Özetle, 1990’lı yıllardaki tablo farklı bir sahnede ve farklı şartlarda yeniden karşımızda. Türkiye Batı’dan uzaklaşıp içine kapanıyor. Ama öte yandan, gelinen durumda vergisiz savaş finansmanının, halk desteğinin sağlanması için gerekli iddialı projelerin ve büyümenin sürdürülmesi, çok daha fazla Batı kaynaklı dış finansman gerektiriyor. Üstelik mevcut yönetimin açık bir şekilde Batı ile çatıştığı bir dönemde! Makro dengeler zorlanmaya başladı. Kamu bankalarına, görünürde kredi sübvansiyonları cinsinden “görev zararı” yüklenmeye başlandı. Kamu maliyesinde durumun göründüğünden daha kötü olma ihtimali çok yüksek.
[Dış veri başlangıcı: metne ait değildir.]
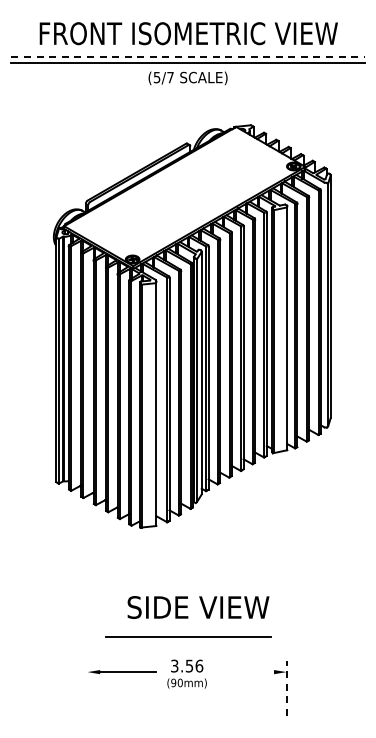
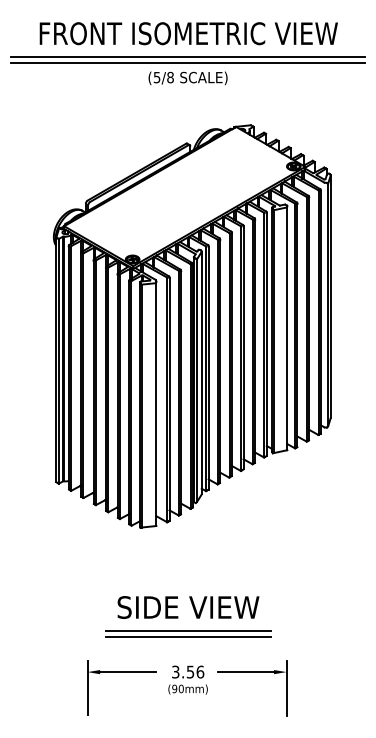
line at (188, 56): dashed -> solid
text at (170, 77): (5/7 -> (5/8
text at (198, 607) position: (198, 607) -> (188, 607)
line at (188, 630): none -> present
line at (246, 672): none -> present
text at (186, 673) position: (186, 673) -> (187, 679)
line at (87, 687): none -> present
line at (286, 687): dashed -> solid
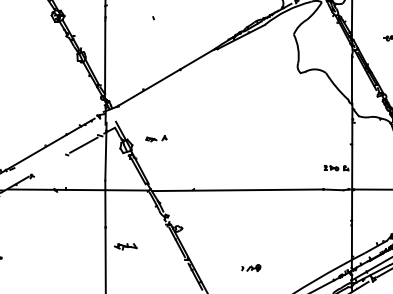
Son birkaç aydır kurun yükselmesine paralel olarak kamu borç araçlarının getirilerinin yükselmesi (fiyatlarının düşmesi) bu konuda net bir göstergedir. Ve yine bu tabloda savaş finansmanının rolünden bahseden yok.
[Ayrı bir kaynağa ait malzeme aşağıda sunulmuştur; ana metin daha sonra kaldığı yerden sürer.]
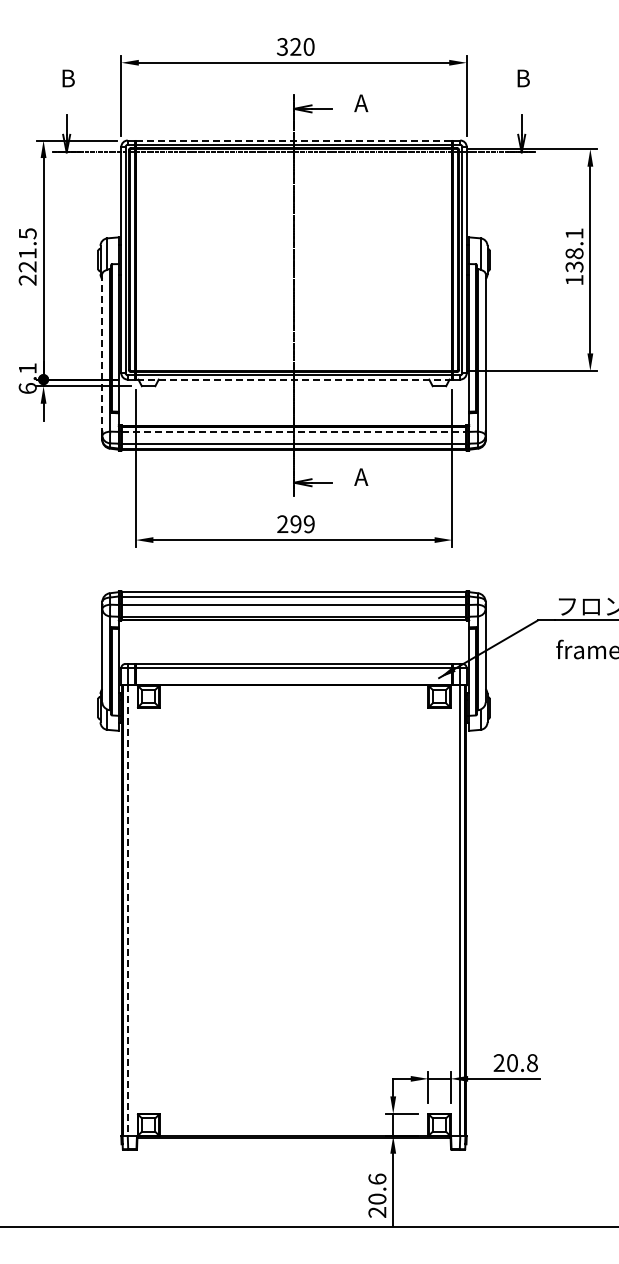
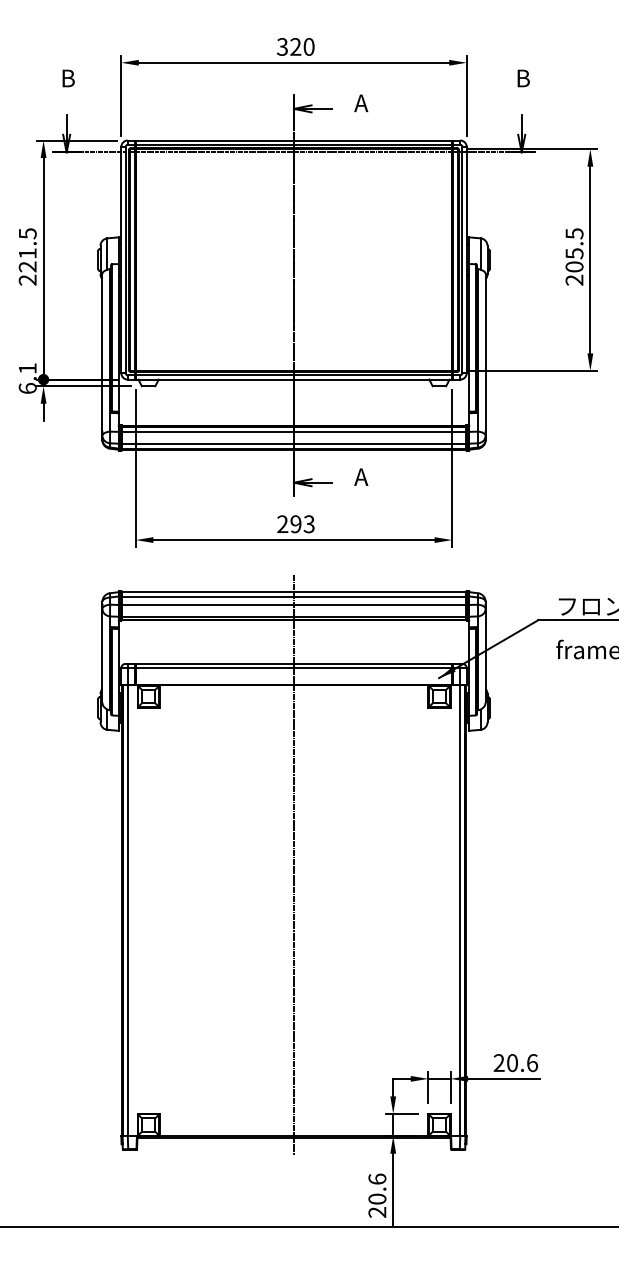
line at (294, 140): dashed -> solid
text at (574, 256): 138.1 -> 205.5
line at (102, 352): dashed -> solid
line at (293, 379): dashed -> solid
line at (294, 431): dashed -> solid
text at (308, 524): 299 -> 293
line at (294, 864): none -> present
line at (128, 911): dashed -> solid
text at (532, 1062): 20.8 -> 20.6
Batı şimdilik her şeye rağmen desteği sürdürüyor, ama dış finansman koşulsuz gelmiyor. Bu koşul sadece faiz olsaydı çok da sorun olmazdı. Batı kaynaklı finansman Batı ile bütünleşme gerektiriyor ve bunun gerektirdiği dönüşümler bir yanıyla Batı’yı hep tehdit görmüş olan Türk bürokrasisini zorluyor. İçinde bulunduğumuz dönemde tehdit, özellikle Suriye bağlamında bir Kürt oluşumu yaratılabileceği biçiminde algılanıyor. Batı’nın Türkiye’nin başına çorap ördüğü algısı, eşyanın doğası gereği zenofobik olan İslamcılar ile bürokrasinin buluşma noktası oldu. Son zamanlarda gözlediğimiz milliyetçi hislerin pompalanması, bu korkuların ve düşmanlığın kitleselleşmesi arayışına işaret ediyor ve Batı’dan daha da uzaklaşılması halinde gelinecek noktaların işaretlerini taşıyor.
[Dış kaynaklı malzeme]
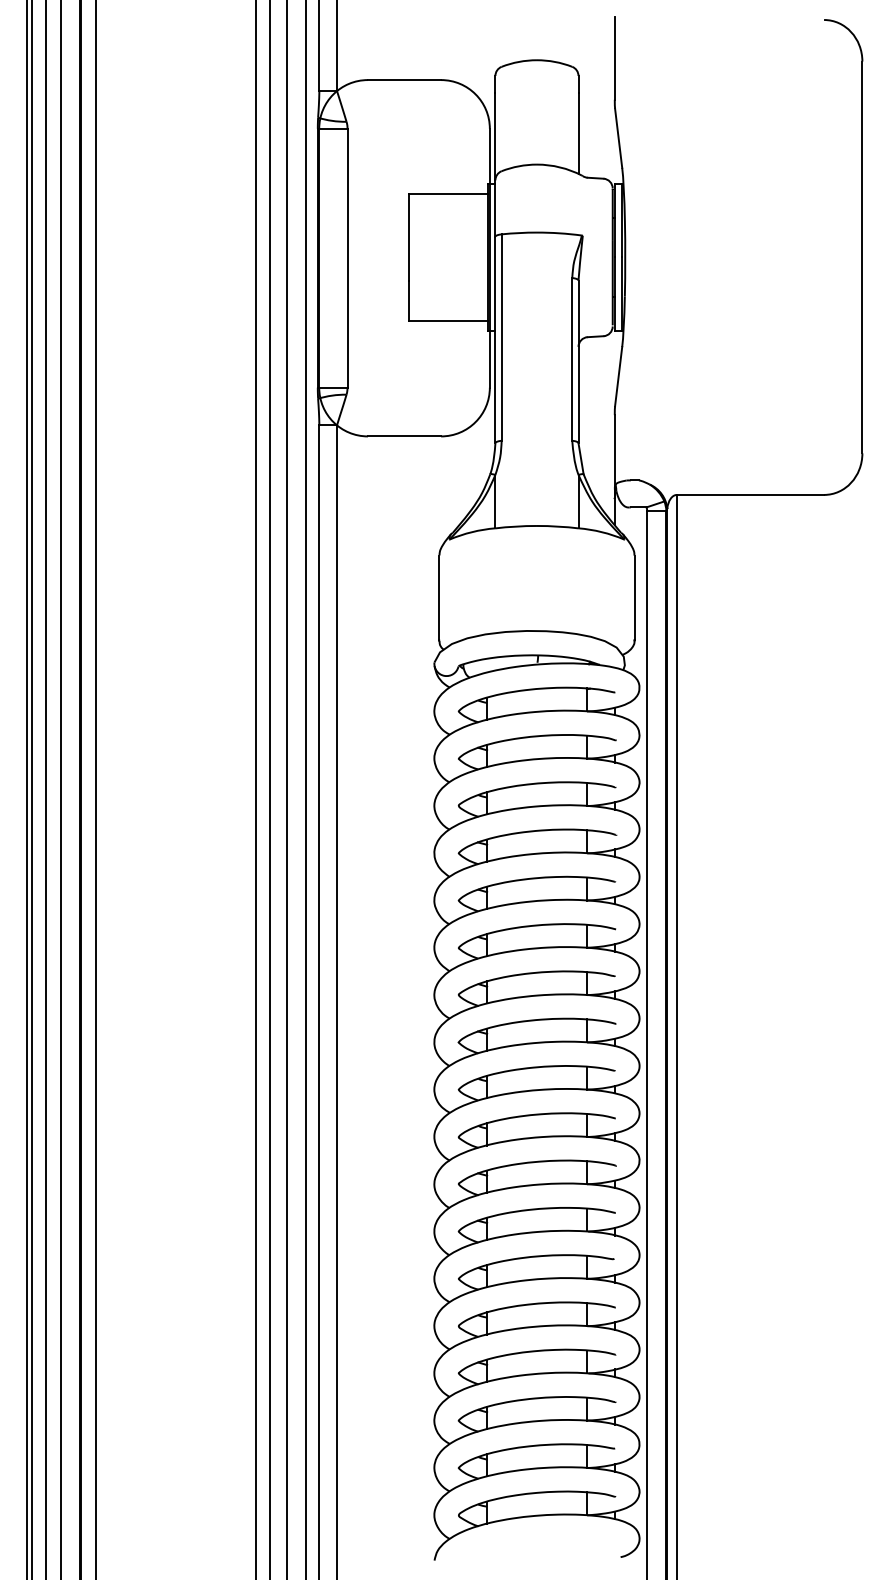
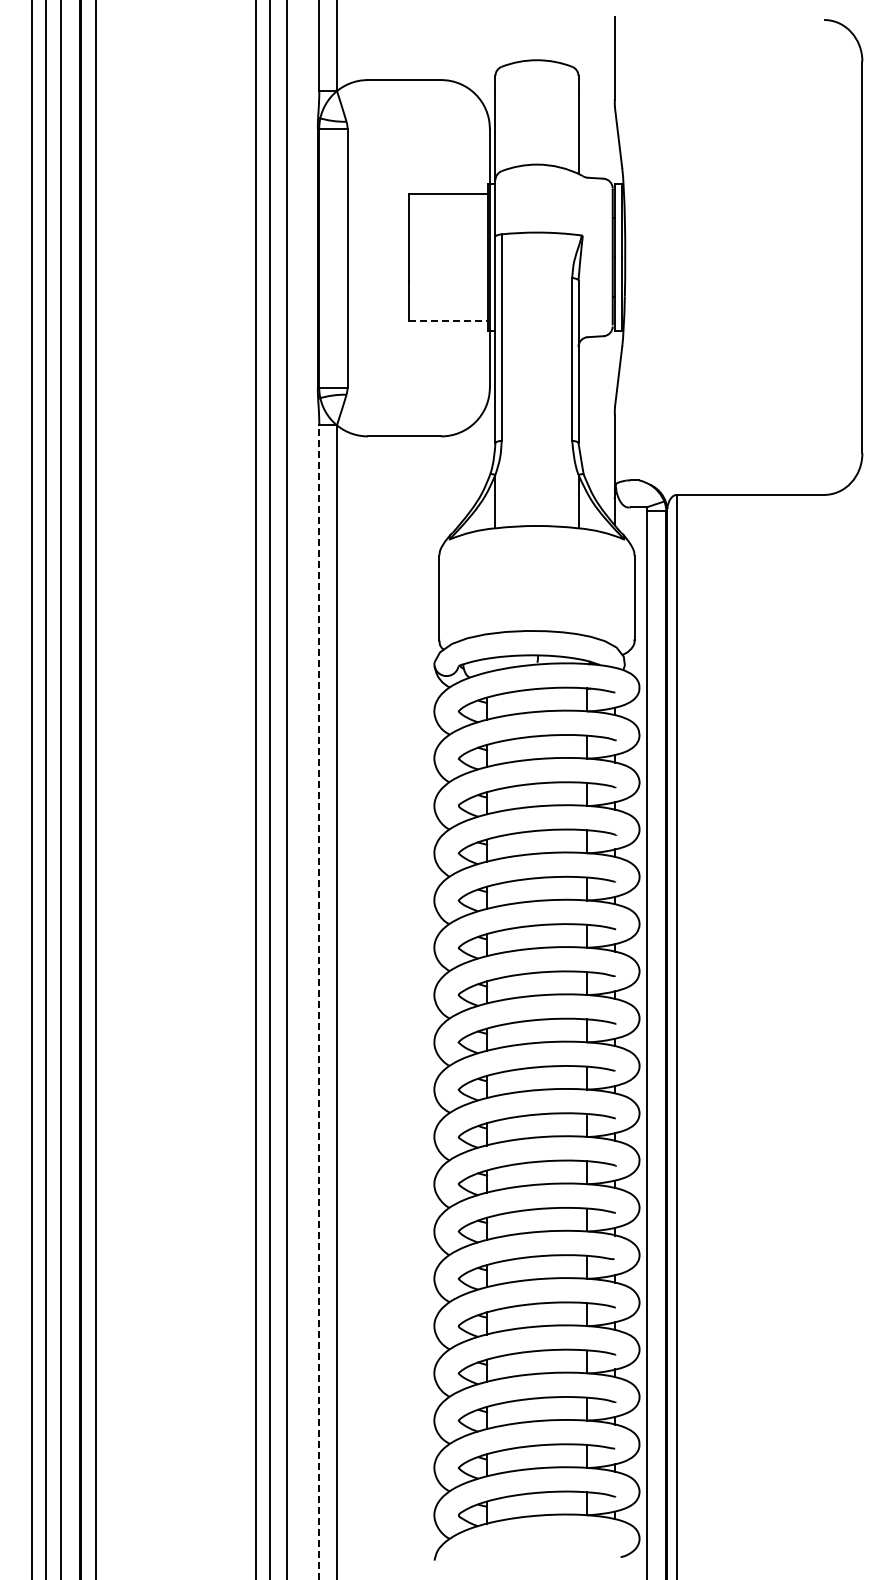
line at (449, 321): solid -> dashed
line at (26, 789): present -> none
line at (306, 789): present -> none
line at (319, 1002): solid -> dashed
Mevcut yönetimin (olmayan) varlık fonlarından medet umması ve “Doğu” kaynaklı fon arayışları, Batı’nın dayattığı düşünülen kısıtlardan kurtulma çabasına denk geliyor. Ama Türkiye Batı desteği olmadan bu savaşı sürdüremez. Daha doğrusu, açık bir otoriter idare olmadan sürdüremez. Bu da Türkiye’yi bir arada tutma amacına hizmet etmez. Bürokrasi (ya da derin devlet) son tahlilde korkularına rağmen tercihini Batı’dan yana kullandı şimdiye kadar. Bu sürecin de bir şekilde Batı ile yeniden bir anlaşmanın sağlandığı bir düzlemde son bulacağını düşünüyorum (ya da belki umuyorum). Ama gene de sürecin ne zaman ve nasıl çözümleneceğini, demokrasi ve barış açısından neler getireceğini izleyerek göreceğiz. Doğal olarak sürecin demokrasi ve barıştan yana kalıcı olarak çözümlenmesi, yurtiçi aktörlerin mücadelesini gerektiriyor. Bunun için de önce sorunları ve ittifakları doğru tespit etmek lâzım.
(*) İktisatçı; emekli öğretim üyesi.